Parent middleware runs first
Middleware registered on the root router (or any ancestor) always executes before the
sub-router’s own middleware stack.
Sub-router middleware is scoped
r.Use calls inside a r.Route or r.Group callback apply only to routes registered
within that callback. They have no effect on routes outside it.
r.With is the most targeted
r.With middleware runs only for the single route it wraps. It is composed at registration
time and has no effect on any other route in the same sub-router.
Full articles example
This is the complete articles resource from the chi REST example, showing all three composition tools working together:
package main
import (
"context"
"fmt"
"net/http"
"github.com/go-chi/chi/v5"
"github.com/go-chi/chi/v5/middleware"
)
func main() {
r := chi.NewRouter()
r.Use(middleware.RequestID)
r.Use(middleware.Logger)
r.Use(middleware.Recoverer)
// RESTy routes for "articles" resource
r.Route("/articles", func(r chi.Router) {
r.With(paginate).Get("/", listArticles) // GET /articles
r.With(paginate).Get("/{month}-{day}-{year}", listArticlesByDate) // GET /articles/01-16-2017
r.Post("/", createArticle) // POST /articles
r.Get("/search", searchArticles) // GET /articles/search
// Regexp url parameter:
r.Get("/{articleSlug:[a-z-]+}", getArticleBySlug) // GET /articles/home-is-toronto
// Subrouter with ArticleCtx middleware:
r.Route("/{articleID}", func(r chi.Router) {
r.Use(ArticleCtx)
r.Get("/", getArticle) // GET /articles/123
r.Put("/", updateArticle) // PUT /articles/123
r.Delete("/", deleteArticle) // DELETE /articles/123
})
})
http.ListenAndServe(":3333", r)
}
// ArticleCtx middleware loads an *Article from the URL and places it on the context.

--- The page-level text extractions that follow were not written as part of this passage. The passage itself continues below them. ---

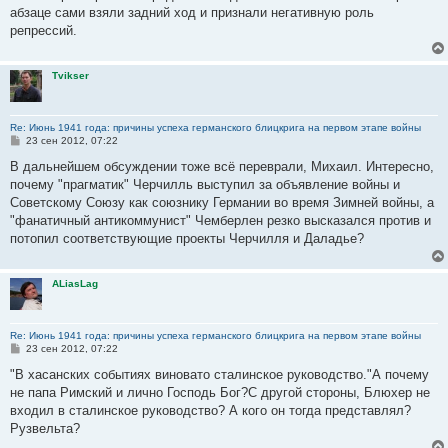
абзаце сами взяли задний ход и признали негативную роль
репрессий.
Tvikser
Re: Июнь 1941 года: причины успеха германского блицкрига на первом этапе войны
С
23 сен 2012, 07:22
о
о
В дальнейшем обсуждении тоже всё переврали, Михаил. Интересно,
б
почему "прагматик" Черчилль выступил за объявление войны и
щ
е
Советскому Союзу как союзнику Германии во время Зимней войны, а
н
"фанатичный антикоммунист" Чемберлен резко высказался против и
и
е
потопил соответствующие проекты Черчилля и Даладье?
ALiasLag
Re: Июнь 1941 года: причины успеха германского блицкрига на первом этапе войны
С
23 сен 2012, 07:22
о
о
"В хасанских событиях виновато сталинское руководство."А почему
б
не папа Римский и лично Господь Бог?С другой стороны, Блюхер не
щ
е
входил в сталинское руководство? А кого он тогда представлял?
н
Рузвельта?
и
е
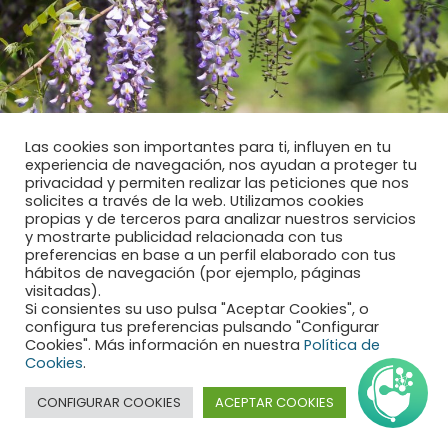
Las cookies son importantes para ti, influyen en tu
experiencia de navegación, nos ayudan a proteger tu
privacidad y permiten realizar las peticiones que nos
Cómo elegir la trepadora adecuada
solicites a través de la web. Utilizamos cookies
propias y de terceros para analizar nuestros servicios
y mostrarte publicidad relacionada con tus
Antes de escoger una especie conviene valorar varios factores:
preferencias en base a un perfil elaborado con tus
hábitos de navegación (por ejemplo, páginas
Horas de sol disponibles.
visitadas).
Si consientes su uso pulsa "Aceptar Cookies", o
Espacio de crecimiento.
configura tus preferencias pulsando "Configurar
Tipo de soporte.
Cookies". Más información en nuestra
Política de
Clima de la zona.
Cookies
.
Necesidades de mantenimiento.
También es importante decidir si se desea una planta de hoja
CONFIGURAR COOKIES
ACEPTAR COOKIES
perenne o caduca. Las perennes mantienen cobertura todo el
año, mientras que las caducas permiten mayor entrada de luz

func ArticleCtx(next http.Handler) http.Handler {
return http.HandlerFunc(func(w http.ResponseWriter, r *http.Request) {
articleID := chi.URLParam(r, "articleID")
article, err := dbGetArticle(articleID)
if err != nil {
http.Error(w, http.StatusText(404), 404)
return
}
ctx := context.WithValue(r.Context(), "article", article)

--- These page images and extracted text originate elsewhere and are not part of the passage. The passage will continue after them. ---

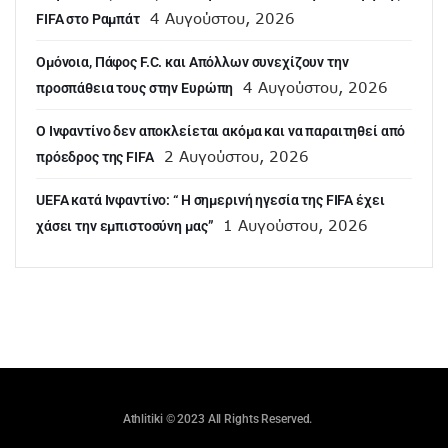
4 Αυγούστου, 2026
FIFA στο Ραμπάτ
Ομόνοια, Πάφος F.C. και Απόλλων συνεχίζουν την
4 Αυγούστου, 2026
προσπάθεια τους στην Ευρώπη
Ο Ινφαντίνο δεν αποκλείεται ακόμα και να παραιτηθεί από
2 Αυγούστου, 2026
πρόεδρος της FIFA
UEFA κατά Ινφαντίνο: “ H σημερινή ηγεσία της FIFA έχει
1 Αυγούστου, 2026
χάσει την εμπιστοσύνη μας”
Athlitiki © 2023 All Rights Reserved.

next.ServeHTTP(w, r.WithContext(ctx))
})
}
Resource-based sub-routers
A clean pattern for larger services is to define each resource as a struct with a Routes() method that returns a chi.Router. The returned router can then be mounted anywhere.
type todosResource struct{}
// Routes creates a REST router for the todos resource.

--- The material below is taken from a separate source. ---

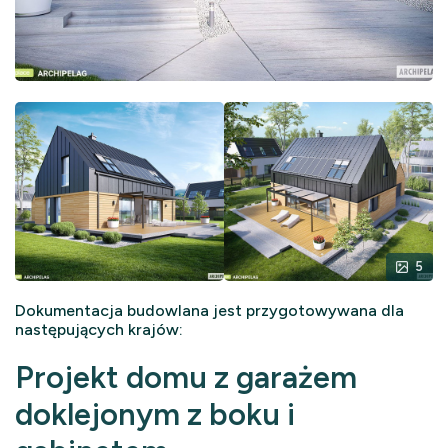
5
Dokumentacja budowlana jest przygotowywana dla
następujących krajów:
Projekt domu z garażem
doklejonym z boku i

func (rs todosResource) Routes() chi.Router {
r := chi.NewRouter()
r.Get("/", rs.List) // GET /todos
r.Post("/", rs.Create) // POST /todos
r.Route("/{id}", func(r chi.Router) {
r.Get("/", rs.Get) // GET /todos/{id}
r.Put("/", rs.Update) // PUT /todos/{id}
r.Delete("/", rs.Delete) // DELETE /todos/{id}
r.Get("/sync", rs.Sync) // GET /todos/{id}/sync
})
return r
}
Mount the resource router in main:
func main() {
r := chi.NewRouter()
r.Use(middleware.RequestID)
r.Use(middleware.Logger)
r.Use(middleware.Recoverer)
r.Mount("/todos", todosResource{}.Routes())
r.Mount("/users", usersResource{}.Routes())
http.ListenAndServe(":3333", r)
}
Comparison table
| Tool | Creates path prefix | Own middleware stack | Scope |
|---|
r.Route(pattern, fn) | ✅ Yes | ✅ Yes | All routes inside fn |
r.Group(fn) | ❌ No | ✅ Yes | All routes inside fn |
r.With(mw...).Method(...) | ❌ No | ✅ Yes | Single route only |
Because r.Route is shorthand for creating a new router and calling r.Mount, you can
achieve identical results by constructing a chi.NewRouter() separately and mounting it.
r.Route is simply more concise for inline definitions.